Looks perfect I would possibly look about getting a chemical loo fitted and wash basin.

Has it got running water? You could be stuck a little with out it lol. Maybe look at rain water collection too it would bother the landlord and might save a few quid.

BTW really double check the washing lark around units, get it in writting as you could find someone complaining on your first day.

Cheers

PaulN


----------



## CraigQQ (Jan 20, 2011)

only problem with communal toilet, you will have to lock the unit up everytime you need to pee or wash your hands..

can't be leaving the unit unlocked with expensive cars and equipment inside.


----------



## Trucksy (Jul 17, 2011)

went for a more detailed viewing with the landlord today and hes upped the price to £660 a month!!!!

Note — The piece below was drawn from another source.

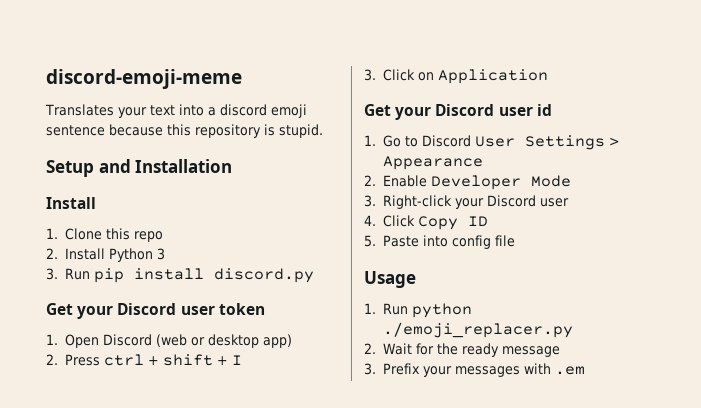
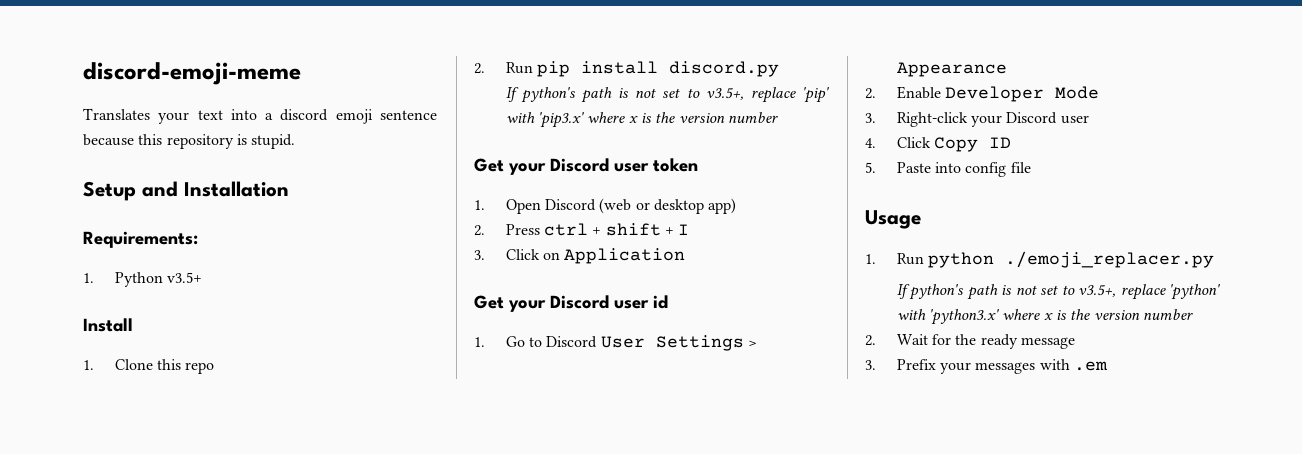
(233, 166) none -> [83,231,198,248] [83,272,202,287] // Requirements: // 1. Python v3.5+
[64,248,165,262] [46,268,58,280] Install Python 3 // 3. -> (485, 68) none
(314, 275) none -> [505,87,829,103] [505,112,778,128] // If python's path is not set to v3.5+, replace 'pip' with 'pip3.x' where x is the version number
(573, 330) none -> [896,284,1220,300] [896,309,1193,325] // If python's path is not set to v3.5+, replace 'python' with 'python3.x' where x is the version number

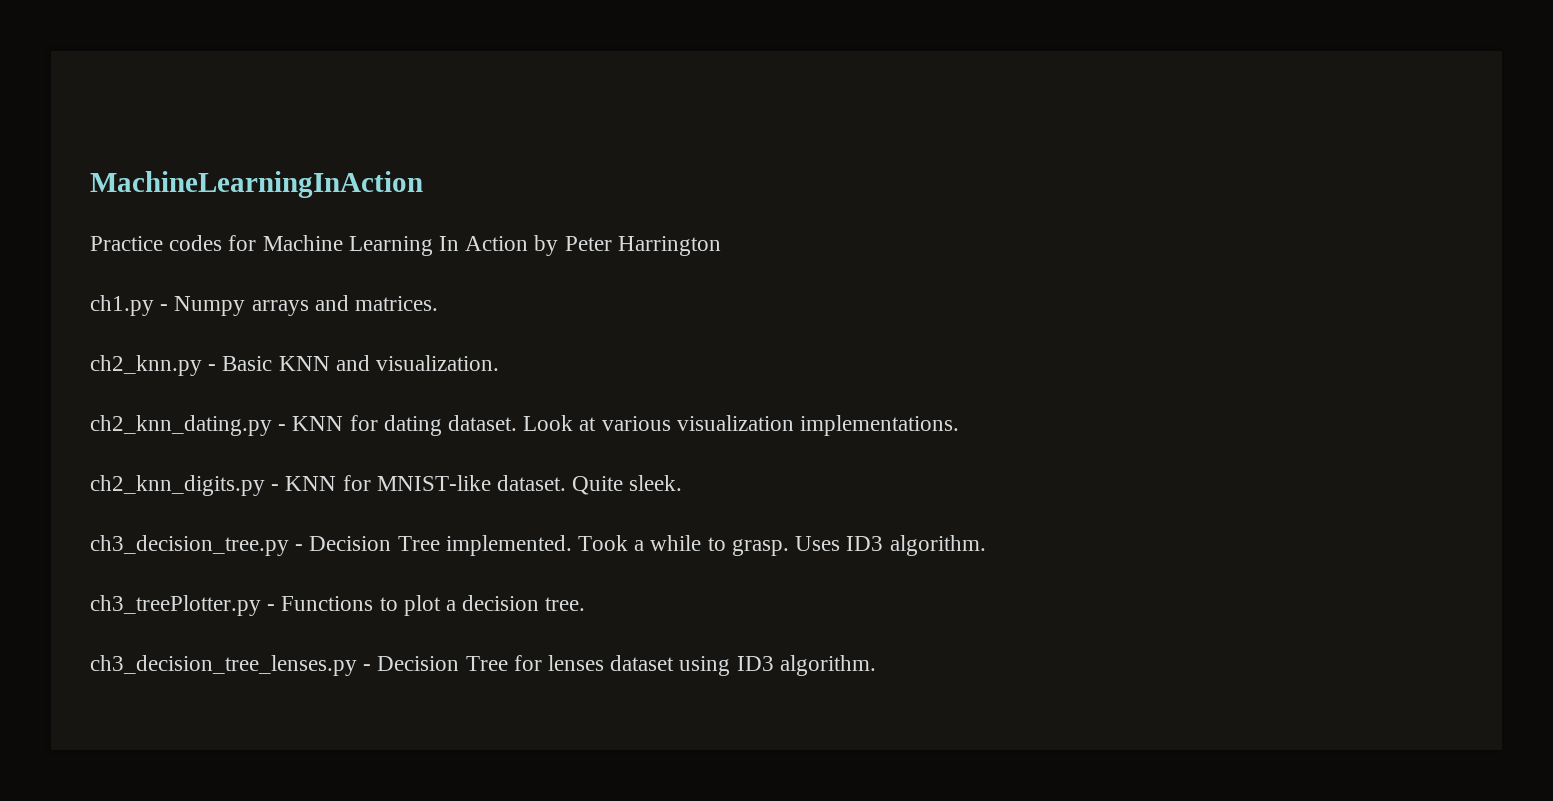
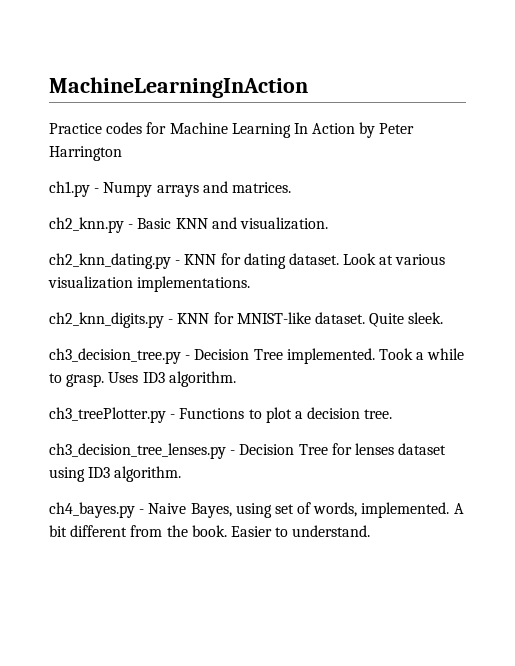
(876, 665) none -> [49,502,464,518] [49,525,371,537] // ch4_bayes.py - Naive Bayes, using set of words, implemented. A bit different from the book. Easier to understand.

estate agent got the wrong details......... F**K**G B**L*X

so the serch continues.....

found this one









more money but lots more space

£585 a month
996 sq ft
workshop offices and facilities :thumb:

arranging a viewing :thumb:


----------



## CraigQQ (Jan 20, 2011)

looks good.. other than a bent pillar LOL


----------



## stangalang (Nov 27, 2009)

That did seem awfully cheap initially lol


----------



## Trucksy (Jul 17, 2011)

stangalang said:


> That did seem awfully cheap initially lol


if it sounds to good to be true it usually is..............

:lol:


----------



## stangalang (Nov 27, 2009)

I feel your pain. Have been looking for somewhere similar for a while, or perhaps smaller. Somewhere to store my car with space for a second and some office space for the missus. The first would have been ideal. I even thought about getting a movable ramp and opening it up to local members who have nowhere at home to work so they had a dry or shaded space to sort their own vehicles out, for some beer tokens to help with the storage costs. But it's just not viable really


----------



## mickpsu (Jan 2, 2012)

Trucksy said:


> behind the range on the tewkesbury road
> 
> where abouts in chelt you from?


I now live in Churchdown but work in Cheltenham for a business on the Tewkesbury Road next to the Lexus garage.


----------



## robrobc (Sep 8, 2008)

Trucksy said:


> went for a more detailed viewing with the landlord today and hes upped the price to £660 a month!!!!
> 
> estate agent got the wrong details......... F**K**G B**L*X
> 
> ...


Do not take the monthly rental as gospel. The market is difficult at present and many landlords would rather have some income than no income.

I would start at 75% of stated figure and go up to 85%maximum.

Be strong and you never know what you may achieve.

Rob


----------